RECORDS SUPPLIED:
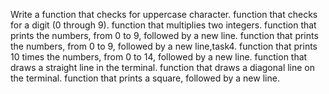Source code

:Write a function that checks for uppercase character.
function that checks for a digit (0 through 9).
function that multiplies two integers.
function that prints the numbers, from 0 to 9, followed by a new line.
function that prints the numbers, from 0 to 9, followed by a new line,task4.
function that prints 10 times the numbers, from 0 to 14, followed by a new line.
function that draws a straight line in the terminal.
function that draws a diagonal line on the terminal.
function that prints a square, followed by a new line.
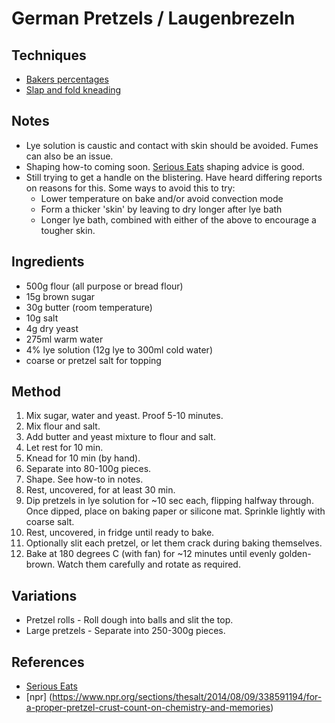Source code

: # German Pretzels / Laugenbrezeln

## Techniques
- [Bakers percentages](/techniques/bakers-percentages.md)
- [Slap and fold kneading](/techniques/slap-and-fold-kneading-richard-bertinet.md)

## Notes
- Lye solution is caustic and contact with skin should be avoided. Fumes can also be an issue.
- Shaping how-to coming soon. [Serious Eats](https://www.seriouseats.com/bavarian-style-soft-pretzels-recipe-7967998#toc-techniques-for-properly-shaping-the-pretzels) shaping advice is good.
- Still trying to get a handle on the blistering. Have heard differing reports on reasons for this. Some ways to avoid this to try:
  - Lower temperature on bake and/or avoid convection mode
  - Form a thicker 'skin' by leaving to dry longer after lye bath
  - Longer lye bath, combined with either of the above to encourage a tougher skin.

## Ingredients
- 500g flour (all purpose or bread flour)
- 15g brown sugar
- 30g butter (room temperature)
- 10g salt
- 4g dry yeast
- 275ml warm water
- 4% lye solution (12g lye to 300ml cold water)
- coarse or pretzel salt for topping

## Method
1. Mix sugar, water and yeast. Proof 5-10 minutes.
2. Mix flour and salt.
3. Add butter and yeast mixture to flour and salt.
4. Let rest for 10 min.
5. Knead for 10 min (by hand).
7. Separate into 80-100g pieces.
8. Shape. See how-to in notes.
9. Rest, uncovered, for at least 30 min.
10. Dip pretzels in lye solution for ~10 sec each, flipping halfway through. Once dipped, place on baking paper or silicone mat. Sprinkle lightly with coarse salt.
11. Rest, uncovered, in fridge until ready to bake.
12. Optionally slit each pretzel, or let them crack during baking themselves.
13. Bake at 180 degrees C (with fan) for ~12 minutes until evenly golden-brown. Watch them carefully and rotate as required.

## Variations
- Pretzel rolls - Roll dough into balls and slit the top.
- Large pretzels - Separate into 250-300g pieces.

## References
- [Serious Eats](https://www.seriouseats.com/bavarian-style-soft-pretzels-recipe-7967998)
- [npr] (https://www.npr.org/sections/thesalt/2014/08/09/338591194/for-a-proper-pretzel-crust-count-on-chemistry-and-memories)
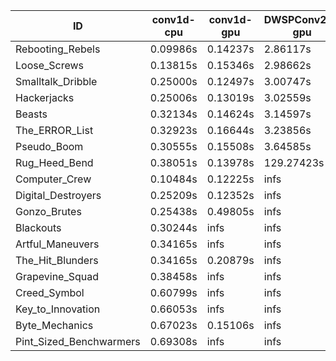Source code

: |ID|conv1d-cpu|conv1d-gpu|DWSPConv2D-gpu|gemm-gpu|avg|
|-|-|-|-|-|-|
|Rebooting_Rebels|0.09986s|0.14237s|2.86117s|1.70250s|1.20147s|
|Loose_Screws|0.13815s|0.15346s|2.98662s|1.78363s|1.26547s|
|Smalltalk_Dribble|0.25000s|0.12497s|3.00747s|1.91569s|1.32453s|
|Hackerjacks|0.25006s|0.13019s|3.02559s|1.91974s|1.33139s|
|Beasts|0.32134s|0.14624s|3.14597s|2.11517s|1.43218s|
|The_ERROR_List|0.32923s|0.16644s|3.23856s|2.14192s|1.46904s|
|Pseudo_Boom|0.30555s|0.15508s|3.64585s|2.16116s|1.56691s|
|Rug_Heed_Bend|0.38051s|0.13978s|129.27423s|4.69426s|33.62219s|
|Computer_Crew|0.10484s|0.12225s|infs|4.37030s|infs|
|Digital_Destroyers|0.25209s|0.12352s|infs|1.90561s|infs|
|Gonzo_Brutes|0.25438s|0.49805s|infs|4.65624s|infs|
|Blackouts|0.30244s|infs|infs|2.01612s|infs|
|Artful_Maneuvers|0.34165s|infs|infs|4.44071s|infs|
|The_Hit_Blunders|0.34165s|0.20879s|infs|2.13174s|infs|
|Grapevine_Squad|0.38458s|infs|infs|4.44668s|infs|
|Creed_Symbol|0.60799s|infs|infs|4.48915s|infs|
|Key_to_Innovation|0.66053s|infs|infs|4.45251s|infs|
|Byte_Mechanics|0.67023s|0.15106s|infs|4.37734s|infs|
|Pint_Sized_Benchwarmers|0.69308s|infs|infs|4.47371s|infs|
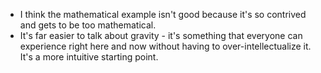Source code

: - I think the mathematical example isn't good because it's so contrived and gets to be too mathematical.
- It's far easier to talk about gravity - it's something that everyone can experience right here and now without having to over-intellectualize it. It's a more intuitive starting point.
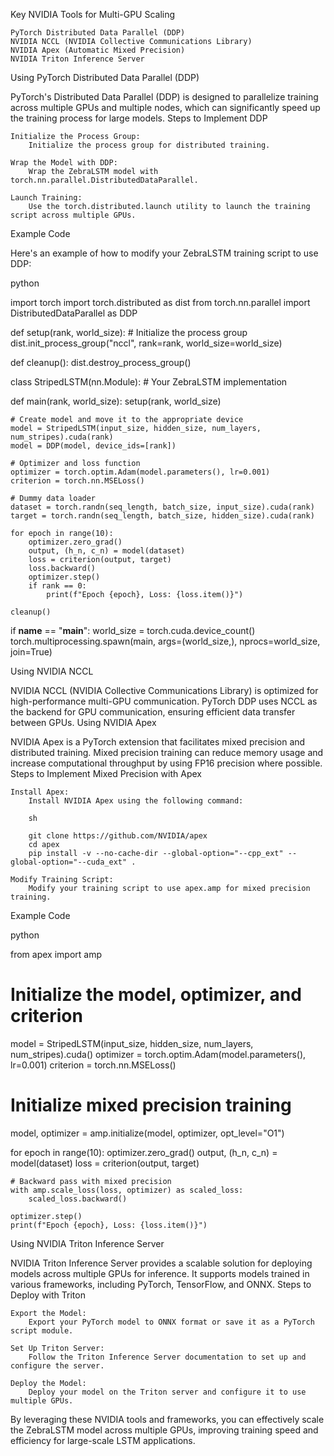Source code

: Key NVIDIA Tools for Multi-GPU Scaling

    PyTorch Distributed Data Parallel (DDP)
    NVIDIA NCCL (NVIDIA Collective Communications Library)
    NVIDIA Apex (Automatic Mixed Precision)
    NVIDIA Triton Inference Server

Using PyTorch Distributed Data Parallel (DDP)

PyTorch's Distributed Data Parallel (DDP) is designed to parallelize training across multiple GPUs and multiple nodes, which can significantly speed up the training process for large models.
Steps to Implement DDP

    Initialize the Process Group:
        Initialize the process group for distributed training.

    Wrap the Model with DDP:
        Wrap the ZebraLSTM model with torch.nn.parallel.DistributedDataParallel.

    Launch Training:
        Use the torch.distributed.launch utility to launch the training script across multiple GPUs.

Example Code

Here's an example of how to modify your ZebraLSTM training script to use DDP:

python

import torch
import torch.distributed as dist
from torch.nn.parallel import DistributedDataParallel as DDP

def setup(rank, world_size):
    # Initialize the process group
    dist.init_process_group("nccl", rank=rank, world_size=world_size)

def cleanup():
    dist.destroy_process_group()

class StripedLSTM(nn.Module):
    # Your ZebraLSTM implementation

def main(rank, world_size):
    setup(rank, world_size)
    
    # Create model and move it to the appropriate device
    model = StripedLSTM(input_size, hidden_size, num_layers, num_stripes).cuda(rank)
    model = DDP(model, device_ids=[rank])

    # Optimizer and loss function
    optimizer = torch.optim.Adam(model.parameters(), lr=0.001)
    criterion = torch.nn.MSELoss()

    # Dummy data loader
    dataset = torch.randn(seq_length, batch_size, input_size).cuda(rank)
    target = torch.randn(seq_length, batch_size, hidden_size).cuda(rank)

    for epoch in range(10):
        optimizer.zero_grad()
        output, (h_n, c_n) = model(dataset)
        loss = criterion(output, target)
        loss.backward()
        optimizer.step()
        if rank == 0:
            print(f"Epoch {epoch}, Loss: {loss.item()}")

    cleanup()

if __name__ == "__main__":
    world_size = torch.cuda.device_count()
    torch.multiprocessing.spawn(main, args=(world_size,), nprocs=world_size, join=True)

Using NVIDIA NCCL

NVIDIA NCCL (NVIDIA Collective Communications Library) is optimized for high-performance multi-GPU communication. PyTorch DDP uses NCCL as the backend for GPU communication, ensuring efficient data transfer between GPUs.
Using NVIDIA Apex

NVIDIA Apex is a PyTorch extension that facilitates mixed precision and distributed training. Mixed precision training can reduce memory usage and increase computational throughput by using FP16 precision where possible.
Steps to Implement Mixed Precision with Apex

    Install Apex:
        Install NVIDIA Apex using the following command:

        sh

        git clone https://github.com/NVIDIA/apex
        cd apex
        pip install -v --no-cache-dir --global-option="--cpp_ext" --global-option="--cuda_ext" .

    Modify Training Script:
        Modify your training script to use apex.amp for mixed precision training.

Example Code

python

from apex import amp

# Initialize the model, optimizer, and criterion
model = StripedLSTM(input_size, hidden_size, num_layers, num_stripes).cuda()
optimizer = torch.optim.Adam(model.parameters(), lr=0.001)
criterion = torch.nn.MSELoss()

# Initialize mixed precision training
model, optimizer = amp.initialize(model, optimizer, opt_level="O1")

for epoch in range(10):
    optimizer.zero_grad()
    output, (h_n, c_n) = model(dataset)
    loss = criterion(output, target)
    
    # Backward pass with mixed precision
    with amp.scale_loss(loss, optimizer) as scaled_loss:
        scaled_loss.backward()
    
    optimizer.step()
    print(f"Epoch {epoch}, Loss: {loss.item()}")

Using NVIDIA Triton Inference Server

NVIDIA Triton Inference Server provides a scalable solution for deploying models across multiple GPUs for inference. It supports models trained in various frameworks, including PyTorch, TensorFlow, and ONNX.
Steps to Deploy with Triton

    Export the Model:
        Export your PyTorch model to ONNX format or save it as a PyTorch script module.

    Set Up Triton Server:
        Follow the Triton Inference Server documentation to set up and configure the server.

    Deploy the Model:
        Deploy your model on the Triton server and configure it to use multiple GPUs.

By leveraging these NVIDIA tools and frameworks, you can effectively scale the ZebraLSTM model across multiple GPUs, improving training speed and efficiency for large-scale LSTM applications.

DESCRIPTION OF THE TASK: Copy out every line in the entries above that contains the word "Adam".

YOUR SOLUTION:
    optimizer = torch.optim.Adam(model.parameters(), lr=0.001)
optimizer = torch.optim.Adam(model.parameters(), lr=0.001)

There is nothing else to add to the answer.